Google Photos has added a whole new dimension to treasuring precious memories since it first emerged in 2015. Since that time, the photo sharing and cloud storage service has been popular for its free unlimited storage. Users have enjoyed this feature over the years and have carefully saved the most important moments – without having to worry about running out of storage space on their device.
The trusted service from Google offers unlimited cloud storage for photos and videos with a resolution of up to 16 MP and 1080p. Everything that is uploaded beyond these limits is simply reduced to the parameters mentioned – the so-called high quality storage. Basically, all users need to do is click the “Back up now” button or turn on auto backup to safely back up all photos and videos.
Get ready for the change
From June 1, 2021, Google Photos will count all uploaded images and videos with your Google account on the free 15 GB storage. If you exceed the threshold, you will need to purchase the Google One subscription to continue using the service.
The foundation stone for the move was laid in November 2020 when Google Photos boss David Leib tweeted the reason for this strategic step. According to him, providing completely free backups costs the company a lot. So Google had no choice but to cut the main cost of running the service and accept the main value of online storage.
More than a billion people already upload a whopping 28 million photos to the platform every week. To cover costs and deliver the streamlined service that users have become accustomed to over the years, a subscription model is understandably required for the future.
What about existing uploads?
Users who rely on Google Photos to upload the contents of their device don’t have to worry about their existing files. The existing high quality content will be exempted from the upcoming storage restrictions. Only after the specified date will all new uploads be ticked on the Google account memory measurement card.
If you manually back up the photos and videos to the service, it is a good idea to re-search your library and upload important content before June 1st. Anything starting on or after June 1st will be added to the space in your designated 15GB storage Quota.
Starting June 1st, users will also get a new feature that is more of a tool for managing photos and videos. The AI tool will analyze your saved files and suggest whether you want to remove blurry photos or video clips that are too large to fit within the 15GB free limit.
Existing Pixel users don’t have to worry
Pixel devices that are part of the Google ecosystem have the privilege of continuing to take advantage of the benefits. Yes, pixel owners don’t have to worry as they get unlimited free space for high quality uploads. However, if the users upload the original quality of photos and videos, this will be taken into account for the storage of the Google account. But yes, nothing for the high quality 16MP and 1080p criteria.
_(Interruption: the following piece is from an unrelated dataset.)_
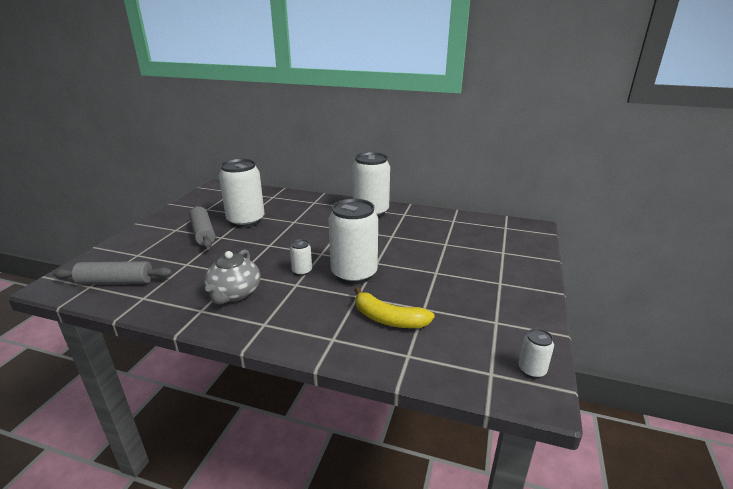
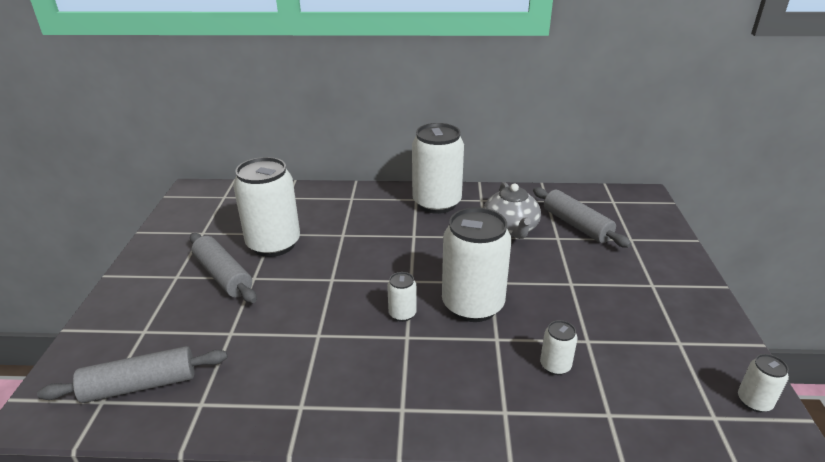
camera: 15 degrees left, 5 degrees up
(234, 293) = (331, 369): grey teapot -> grey teapot (510, 229)
(388, 319) = (555, 365): yellow banana -> white can
(465, 238) = (576, 225): none -> grey rolling pin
Pixel 2 and Pixel 2 XL owners will have unlimited photos and videos to upload in the original quality settings until the end of 2021. After this period, all content will be scaled down to high quality resolution for cloud storage. Google Pixel 3 and Pixel 3 XL users will benefit from this benefit until January 31, 2022, after which time the same method will be used for all new photos or videos – they will be scaled down to high quality settings.
However, the newer devices in the lineup including the Pixel 4, Pixel 4 XL, Pixel 4a, and Pixel 5 don’t get the free unlimited uploads in the original quality settings. You have to live with the free, high quality, unlimited storage option. Also, Google doesn’t offer the luxury of free photo and video storage for Pixel devices released in the future.
What are the options?
Once you have reached the 15GB storage quota, you need to figure out the options in the table. You can opt for the Google One program, a unified cloud storage platform for Google products. The service has spread to 140 countries since its launch in 2018.
The 100GB tier for the plan costs $ 1.99 per month or $ 19.99 per year. A 200GB storage increases the price to $ 2.99 per month or $ 29.99 per year. Then there’s the 2TB plan that gets you back $ 9.99 per month or $ 99.99 per year. These plans should be more than adequate for normal use. If you need more storage due to professional needs, the 10TB plan for $ 99.99, 20TB for $ 199.99, and 30TB for $ 299.99 per month.
The next best option is Microsoft OneDrive for those looking to try a service outside of the Google ecosystem. The single-user plan offers 5 GB of free space, after which the paid plans begin. 100GB of storage costs the same as Google at $ 1.99, then it’s a 1TB plan for $ 6.99 per month or $ 69.99 per year. The 1 TB plan includes Skype and Office apps like Word, Excel, PowerPoint, and Outlook. The Dropbox option is also open to single-user plans as it offers 2GB of free space and then up to 2TB of space for $ 9.99 per month.
It is clear that Google One has the most choices out of these options. Android users should better stick to the Google ecosystem for peace of mind – and yes, this is our recommendation, too. On the other hand, Microsoft OneDrive is worth considering for professionals who want to take advantage of the added value of Microsoft Office suites.